Second, the _reset must be defined:
// Startup code
__attribute__((naked, noreturn)) void _reset(void) {
extern long _sbss, _ebss, _sdata, _edata, _sidata;
for (long* dst = &_sbss; dst < &_ebss; dst++) *dst = 0;
for (long *dst = &_sdata, *src = &_sidata; dst < &_edata;) *dst++ = *src++;
main();
for (;;) (void)0; // Infinite loop - should never be reached
}
This function does little but zero-ing the data on startup and finally call main(). The infinite loop after the call to main should not really be necessary and might even be optimized out by the compiler.
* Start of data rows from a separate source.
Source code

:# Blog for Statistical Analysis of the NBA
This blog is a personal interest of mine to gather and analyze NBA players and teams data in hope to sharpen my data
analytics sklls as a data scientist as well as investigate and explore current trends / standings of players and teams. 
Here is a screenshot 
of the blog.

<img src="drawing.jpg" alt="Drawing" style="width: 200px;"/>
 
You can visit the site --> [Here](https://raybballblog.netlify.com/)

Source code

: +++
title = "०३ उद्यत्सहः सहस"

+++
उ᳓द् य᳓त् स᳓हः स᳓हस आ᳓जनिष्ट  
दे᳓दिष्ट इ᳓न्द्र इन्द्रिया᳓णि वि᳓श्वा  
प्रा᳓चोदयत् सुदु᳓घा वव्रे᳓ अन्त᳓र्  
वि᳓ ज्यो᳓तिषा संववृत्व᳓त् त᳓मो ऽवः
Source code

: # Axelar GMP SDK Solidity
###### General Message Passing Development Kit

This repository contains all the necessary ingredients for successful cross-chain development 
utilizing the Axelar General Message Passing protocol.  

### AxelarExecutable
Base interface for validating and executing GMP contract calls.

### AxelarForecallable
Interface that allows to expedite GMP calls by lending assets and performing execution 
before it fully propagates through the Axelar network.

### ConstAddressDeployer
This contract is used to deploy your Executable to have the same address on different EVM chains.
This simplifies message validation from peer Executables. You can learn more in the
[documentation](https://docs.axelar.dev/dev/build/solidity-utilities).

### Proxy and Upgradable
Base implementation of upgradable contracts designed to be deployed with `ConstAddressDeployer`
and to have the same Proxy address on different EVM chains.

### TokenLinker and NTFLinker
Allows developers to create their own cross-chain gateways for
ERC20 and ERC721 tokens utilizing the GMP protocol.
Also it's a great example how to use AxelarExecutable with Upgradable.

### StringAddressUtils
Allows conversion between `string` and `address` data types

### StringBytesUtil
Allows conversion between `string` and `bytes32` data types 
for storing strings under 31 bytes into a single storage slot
We can finally define our main() thus:
// main
int main(void) {
uint32_t cnt = 0, half;
while (1) {
cnt += 2;
half = cnt / 2;
++half;
}
}
The main asis maintain two counters (if only one the compiler will figure out it is not used and optimize it away).
Makefile
The final step is to build the project. While we could do that manually it is much easier to throw together a simple Makefile:
CFLAGS ?= -W -Wall -Wextra -Werror -Wundef -Wshadow -Wdouble-promotion \ -Wformat-truncation -fno-common -Wconversion \ -g3 -O0 -ffunction-sections -fdata-sections -I. \ -mcpu=cortex-m4 -mthumb -mfloat-abi=hard -mfpu=fpv4-sp-d16 $(EXTRA_CFLAGS) LDFLAGS ?= -Tf407.ld -nostartfiles -nostdlib --specs nano.specs -lc -lgcc -Wl,--gc-sections -Wl,-Map=$@.map SOURCES = main.c all: firmware.bin firmware.elf: $(SOURCES) arm-none-eabi-gcc $(SOURCES) $(CFLAGS) $(LDFLAGS) -o $@ firmware.bin: firmware.elf arm-none-eabi-objcopy -O binary $< $@ flash: firmware.bin st-flash --reset write $< 0x8000000 clean: rm -rf firmware.* .PHONY: all clean flash
We can now build our project and check the resulting binary:
lth@nb7:~/src/stm32fun_bare-metal/examples/1st-minimal-vscode$ make clean rm -rf firmware.* lth@nb7:~/src/stm32fun_bare-metal/examples/1st-minimal-vscode$ make arm-none-eabi-gcc main.c -W -Wall -Wextra -Werror -Wundef -Wshadow -Wdouble-promotion -Wformat-truncation -fno-common -Wconversion -g3 -O0 -ffunction-sections -fdata-sections -I. -mcpu=cortex-m4 -mthumb -mfloat-abi=hard -mfpu=fpv4-sp-d16 -Tf407.ld -nostartfiles -nostdlib --specs nano.specs -lc -lgcc -Wl,--gc-sections -Wl,-Map=firmware.elf.map -o firmware.elf arm-none-eabi-objcopy -O binary firmware.elf firmware.bin lth@nb7:~/src/stm32fun_bare-metal/examples/1st-minimal-vscode$ ls -l total 48 -rw-rw-r-- 1 lth lth 946 Jan 24 17:10 f407.ld -rwxrwxr-x 1 lth lth 528 Jan 24 17:52 firmware.bin -rwxrwxr-x 1 lth lth 86364 Jan 24 17:52 firmware.elf -rw-rw-r-- 1 lth lth 3903 Jan 24 17:52 firmware.elf.map -rw-rw-r-- 1 lth lth 745 Jan 24 16:54 main.c -rw-rw-r-- 1 lth lth 657 Jan 24 16:54 Makefile
As can be seen above, the resulting binary is 528 byte. The stack pointer and vector table is (1 + 16 + 91) * 4 = 432 byte, so the code only takes less than 100 byte.